Sabah çok kalabalıktı. Gürültü, patırtı, cıvıltı derken sersemledik adeta. Okullardan öğrencileri getirmişlerdi.
Çocuklar çevreye dağıldılar, kitapları ellediler. Paraları yettikçe kitap alan çocuklarla hoş söyleşilerimiz oldu. Bazıları fotoğraf da çektirdiler benimle. Yakından yazar görüp sevindiler çoğu, kitap alamasalar da.
Öğleden sonra el ayak çekildi. Tek tük gelişler başladı sonra. Kitaplara ürkek bakışların arasında bir adam yaklaştı sergime. Ellediği kitabımın adını mırıldandı adam: AZ ÇORBA AZ PİLAV ÜSTÜ AZ KURU... Kitabın önüne arkasına baktı. Etkilendiği belliydi bakışlarından.
Doğruldum. O, efendi, sakin sesimle, usulca ve mahcupça: "O kitabın yazarı benim! Kitapta yaşamımdan..." dememe fırsat vermeyen adam, kitaba saygısını esirgemeden bana, dobra dobra: "Sen hiç yazara benzemiyorsun!" dedi.

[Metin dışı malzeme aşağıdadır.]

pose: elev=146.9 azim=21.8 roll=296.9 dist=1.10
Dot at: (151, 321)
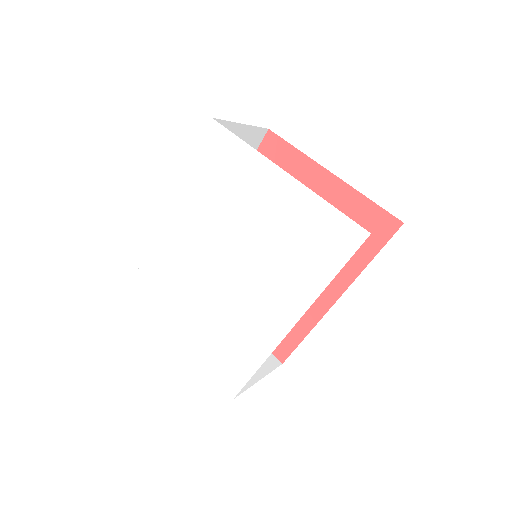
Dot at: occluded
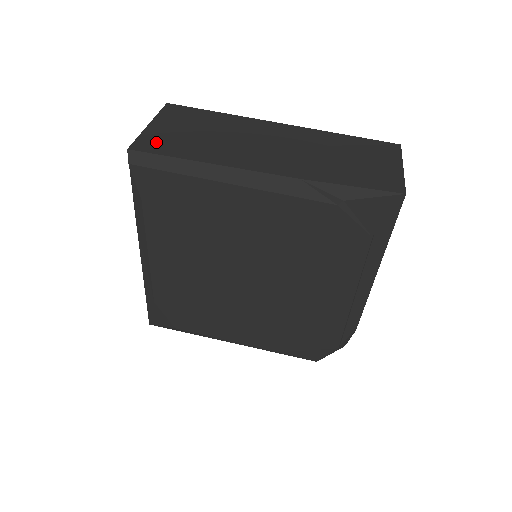
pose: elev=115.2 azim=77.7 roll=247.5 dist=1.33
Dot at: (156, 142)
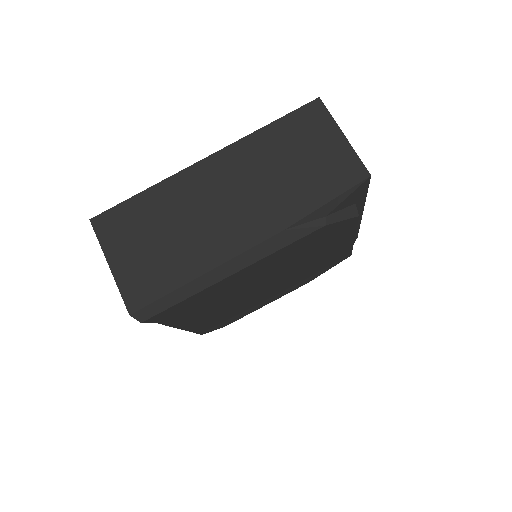
Dot at: (140, 285)
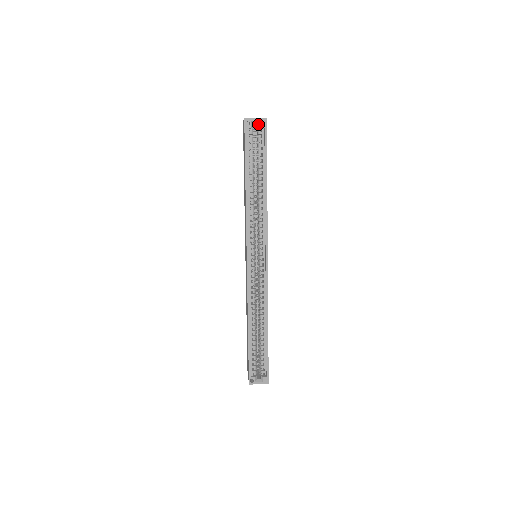
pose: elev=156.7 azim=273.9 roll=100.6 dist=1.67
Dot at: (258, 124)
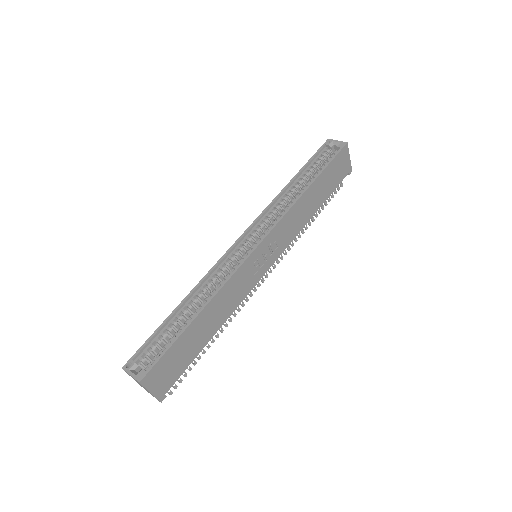
Dot at: (337, 146)
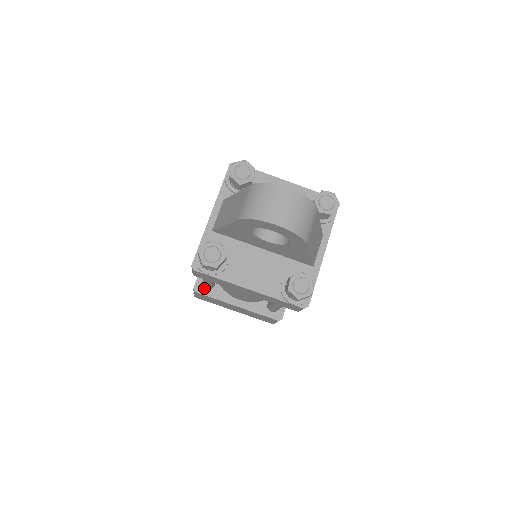
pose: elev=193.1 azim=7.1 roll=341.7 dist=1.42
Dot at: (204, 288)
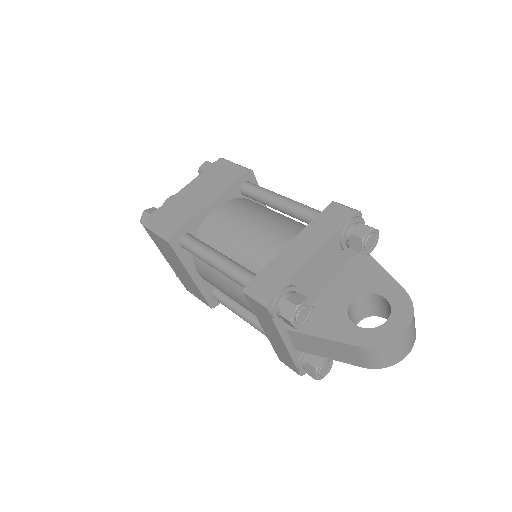
Dot at: occluded
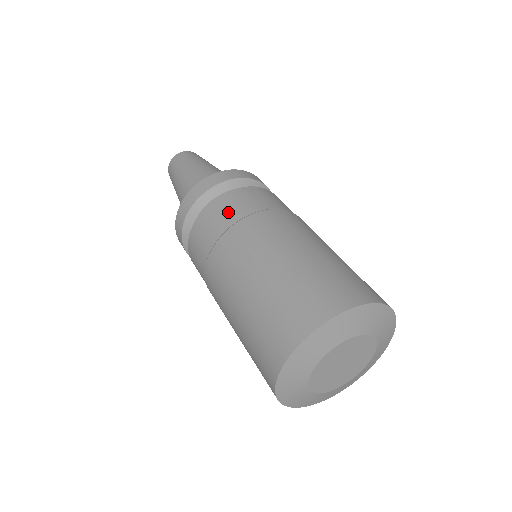
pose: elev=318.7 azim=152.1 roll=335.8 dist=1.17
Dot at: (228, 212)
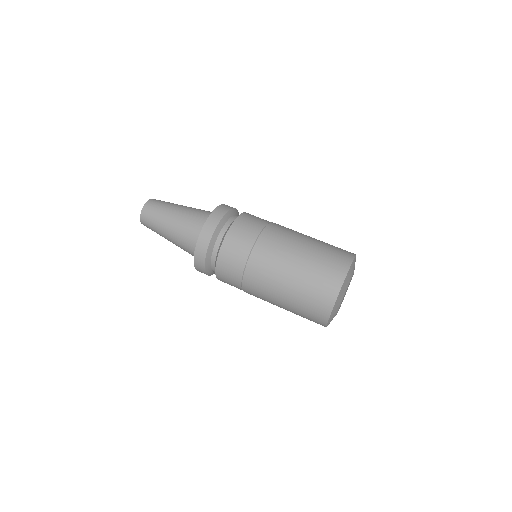
Dot at: (251, 226)
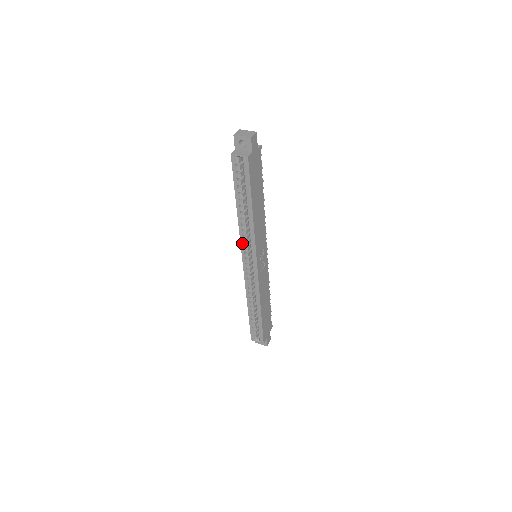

Boyuma bosuma, kılığıma kıyafetime dikkatle bakan kardeşe:
"Niçin? Neden benzemiyorum? Yazar nasıl olur ki?" dedim.
Adam, kitap elinde, beni biraz daha süzdü.
"Yazar..., şey..., sen... " dedi.
Beni, görevlilerden biri, sıradan ve normal insan saymıştı vatandaşımız. Elindeki kitabı yazan bu kadar basit biri olamazdı ona göre.
İnanamadı bir türlü bana.
Ona, kim olduğunu, ne iş yaptığını sordum. Devlet Demir Yolları işçi emeklisiymiş.
Fiyatını sorup kitabımı bırakan adam kalabalığa karıştı gitti.
Hak verdim ona tabii! İmza kuyruklarını gördükçe ben de fark ediyorum şair ve yazar olmadığımı. Ne yapayım ki! Beynim ve kalbim zorluyor, ellerim yazıyor. Ben yazıyorum yalnızca ve kendimce. Reklam ve satış başka şey!
Anonsta adım vardı yine de.
"Yazarımız Hayri Sarı, ... imzalamaya devam ediyor."
O adam, Kocaeli 12. Kitap Fuarını çınlatan sesin öğrencim Canan'ın sesi olduğunu söylesem ne der ki!?
Sessizliğin sesi olmaya devam, dedim kendi kendime. Millet, sesi duysun, beni görmesin. Huzur benim içimde.
Yumurtayı ye, yumurtlayan tavuğu sorma kardeşim!